Skip to main content
ExLibris
  • Subscribe by RSS
  • Ex Libris Knowledge Center

    CampusM AP01 - RCA – February 27, March 5, March 6, 2018

    Confidential Information, Disclaimer and Trade Marks

    Introduction

    This document serves as a Root Cause Analysis for the campusM service interruption experienced by Ex Libris customers on February 27th, March 5th & March 6th, 2018.

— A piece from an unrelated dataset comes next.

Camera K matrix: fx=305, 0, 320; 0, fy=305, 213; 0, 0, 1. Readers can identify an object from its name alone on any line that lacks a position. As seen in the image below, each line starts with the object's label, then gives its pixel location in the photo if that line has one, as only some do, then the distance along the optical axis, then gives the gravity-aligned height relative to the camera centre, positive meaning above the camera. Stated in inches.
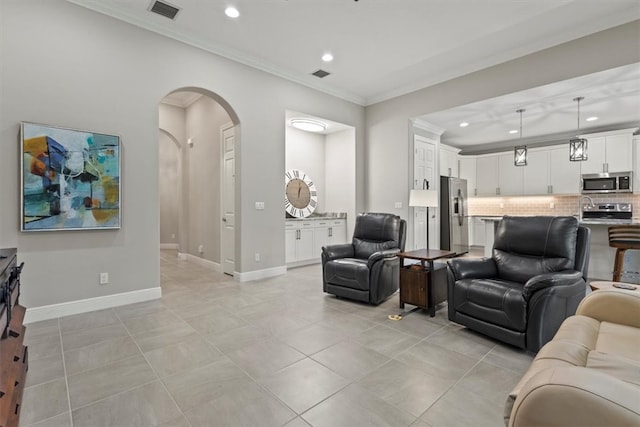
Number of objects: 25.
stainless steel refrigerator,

    The goal of this document is to share our findings regarding the event, specify the root cause analysis, outline actions to be taken to solve the downtime event, as well as preventive measures Ex Libris is taking to avoid similar cases in future.

    Event Timeline

    Service interruption was experienced by Ex Libris customers served by the campusM AP01 instance at the APAC Data Centre during the following hours:

    February 27th, 2018 from 7:31 AM until 9:29 AM Singapore time zone – Service Disruption
    March 5th, 2018 from 9:45 AM until 10:17 AM Singapore time zone – Service Disruption
    March 6th, 2018 from 8:10 AM until 11:10 AM Singapore time zone – Performance Issues

    Root Cause Analysis, Technical Action Items and Preventive Measures

    Ex Libris Engineers investigated this event to determine the root cause analysis with the following results:

    During the first event on February 27th, the Ex Libris engineers discovered the root cause for the service disruption was a combination of two issues:

    • Firewall issue
    • Pileup on the thread pool causing its exhaustion

    Both issues caused slowness in outgoing traffic that led to performance degradation and eventually complete system disruption.
    Following this event, Ex Libris implemented the following:

    • Disabling the problematic configuration in the firewall that initiated the bug
    • Removing the problematic configuration across all firewall devices
    • Triple the application thread pool

    The second event on March 5th indicated that the previous thread pool change did not completely resolve the issue, but only delayed the thread pileup and hanging threads and Ex Libris manually removed the hanging thread to restore the system back to its normal service.
    Following this event, Ex Libris implemented the following:

    • Adding a safety system that identifies and removes hanging threads

    During the third event on March 6th, while there was no complete service disruption (system down), the application still suffered performance degradation. The Ex Libris engineers determined that the safety system introduced created in cases false-positive alerts causing removal of long sessions that were not actually hanging, just taking longer.
    Following this event, Ex Libris implemented the following:

    • Adjust and remove all false-positive alerts and triggers by fine tuning the safety system to identify and remove only hanging sessions

     

    Customer Communication 

     

    ExLibris is committed to providing customers with prompt and ongoing updates during Cloud events. Ongoing and prompt updates on service interruptions appear in the system status portal at this address: http://status.exlibrisgroup.com/

    These updates are automatically sent as emails to registered customers.

    Publication History 

     

    Date Publication History
    March 8, 2018 Initial Publication